In one episode highlight, filmmaker Ken Burns, whose documentaries examine American life, takes a turn in front of the camera. As it turns out, Burns is an avid quilt collector. “I think of textiles as a kind of DNA of a culture,” says Burns. “The record of a country is not just written in the sequence of presidential administrations punctuated by wars, but in fact in the bottoms-up story of so-called ordinary people.”
One such American, and a subject of the special, is Susan Hudson, a Navajo-Diné artist who stitches the stories of her ancestors into fabric. First working in traditional star patterns, she found inspiration for a unique style in the turn-of-the-century ledger art of indigenous people. “When they put us on the reservations, Indian agents would come with ledgers, and they would draw on those to tell stories,” explains Hudson. Her work, Stars Among the Shunkaa Wakan, tells her family’s story in colorful appliqué horses and scrawling cursive lettering translating the imagery of ledger art into quilt.
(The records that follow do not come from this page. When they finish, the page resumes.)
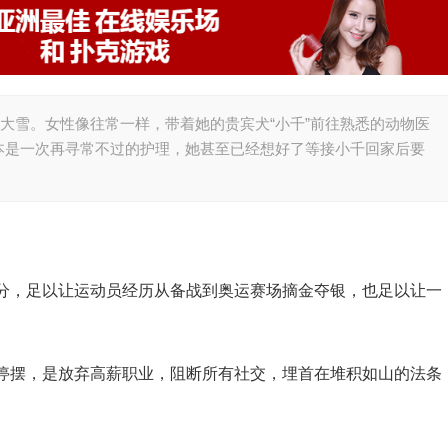
的大雪。女性像往常一样，带着她的贵宾犬“小千”前往熟悉的动物医
本是一次再寻常不过的护理，她甚至已经想好了等接小千回家后要
分，足以让运动员经历从备战到奥运赛场摘金夺银，也足以让一
停摆，是放弃高薪职业，阻断所有社交，埋首在堆积如山的法条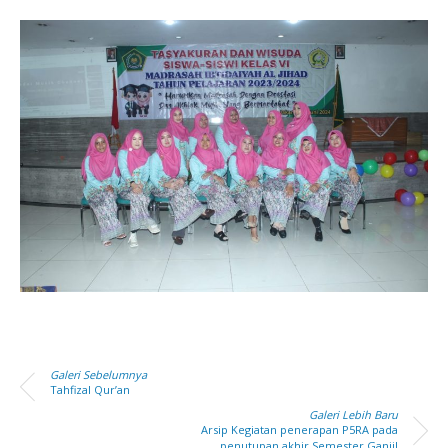
Galeri Sebelumnya
Tahfizal Qur’an
Galeri Lebih Baru
Arsip Kegiatan penerapan P5RA pada
penutupan akhir Semester Ganjil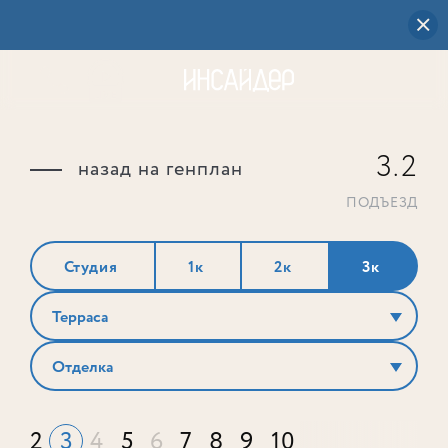
3.2
назад на генплан
ПОДЪЕЗД
Студия
1к
2к
3к
Терраса
Отделка
2
3
4
5
6
7
8
9
10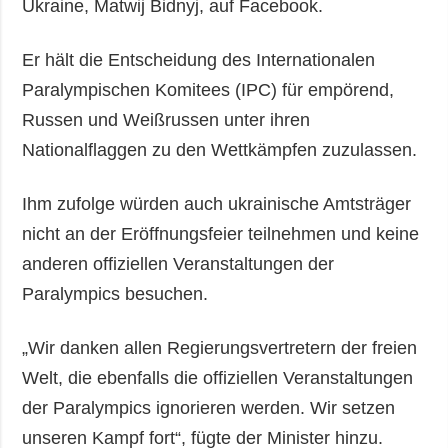
Ukraine, Matwij Bidnyj, auf Facebook.
Er hält die Entscheidung des Internationalen
Paralympischen Komitees (IPC) für empörend,
Russen und Weißrussen unter ihren
Nationalflaggen zu den Wettkämpfen zuzulassen.
Ihm zufolge würden auch ukrainische Amtsträger
nicht an der Eröffnungsfeier teilnehmen und keine
anderen offiziellen Veranstaltungen der
Paralympics besuchen.
„Wir danken allen Regierungsvertretern der freien
Welt, die ebenfalls die offiziellen Veranstaltungen
der Paralympics ignorieren werden. Wir setzen
unseren Kampf fort“, fügte der Minister hinzu.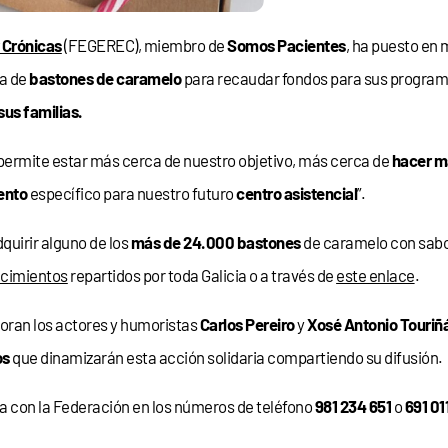
 Crónicas
(FEGEREC), miembro de
Somos Pacientes
, ha puesto en
ta de
bastones de caramelo
para recaudar fondos para sus programa
 sus familias.
permite estar más cerca de nuestro objetivo, más cerca de
hacer m
ento
específico para nuestro futuro
centro asistencial
”.
quirir alguno de los
más de 24.000 bastones
de caramelo con sabo
ecimientos
repartidos por toda Galicia o a través de
este enlace
.
boran los actores y humoristas
Carlos Pereiro
y
Xosé Antonio Touriñ
os
que dinamizarán esta acción solidaria compartiendo su difusión.
 con la Federación en los números de teléfono
981 234 651
o
691 01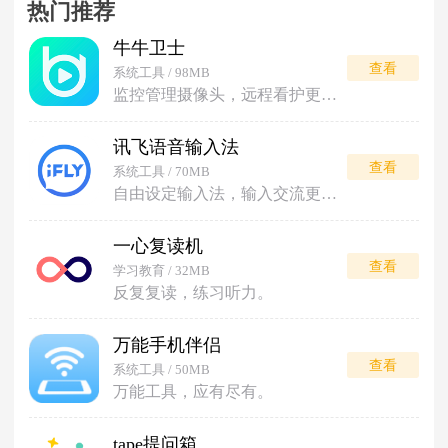
热门推荐
牛牛卫士
查看
系统工具 / 98MB
监控管理摄像头，远程看护更安心。
讯飞语音输入法
查看
系统工具 / 70MB
自由设定输入法，输入交流更便利。
一心复读机
查看
学习教育 / 32MB
反复复读，练习听力。
万能手机伴侣
查看
系统工具 / 50MB
万能工具，应有尽有。
tape提问箱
But of course, Hudson isn’t the only quilt maker whom the episode explores in depth. African American experience comes to life in the works of Michael Arthur Cummings, who has quilted portraits of President Barack Obama, Harriet Tubman, and Langston Hughes. “I’m incorporating history and mythology into these quilts,” says Cummings. “I reach back to Africa.” Cummings, whose work is shown in museums and U.S. embassies around the world, taught himself to sew on a machine he bought from Macy’s. “I call it my dance partner because it knows all my moves,” he says.
Meanwhile, Jody Ipsen tells an American story from the other side of the border with the Migrant Quilt Project. The idea came to her when she saw clothing scattered in the desert along the border. “It occurred to me that maybe these fabrics could speak to the migration of people seeking a better way of life,” she says. “I started collecting materials, taking them home, and washing them.” She gives gathered clothing to volunteers who continue to grow her collection, which now features 18 quilts.
As it turns out, the episode on December 27 isn’t the only way for those intrigued by the previews to view the works included. Starting on January 11, Los Angeles residents will be able to see the quilts featured in the episode in person while they’re on exhibition at the Craft in America Center. It may just be the perfect holiday activity for any quilt lovers—or Burns admirers—out there.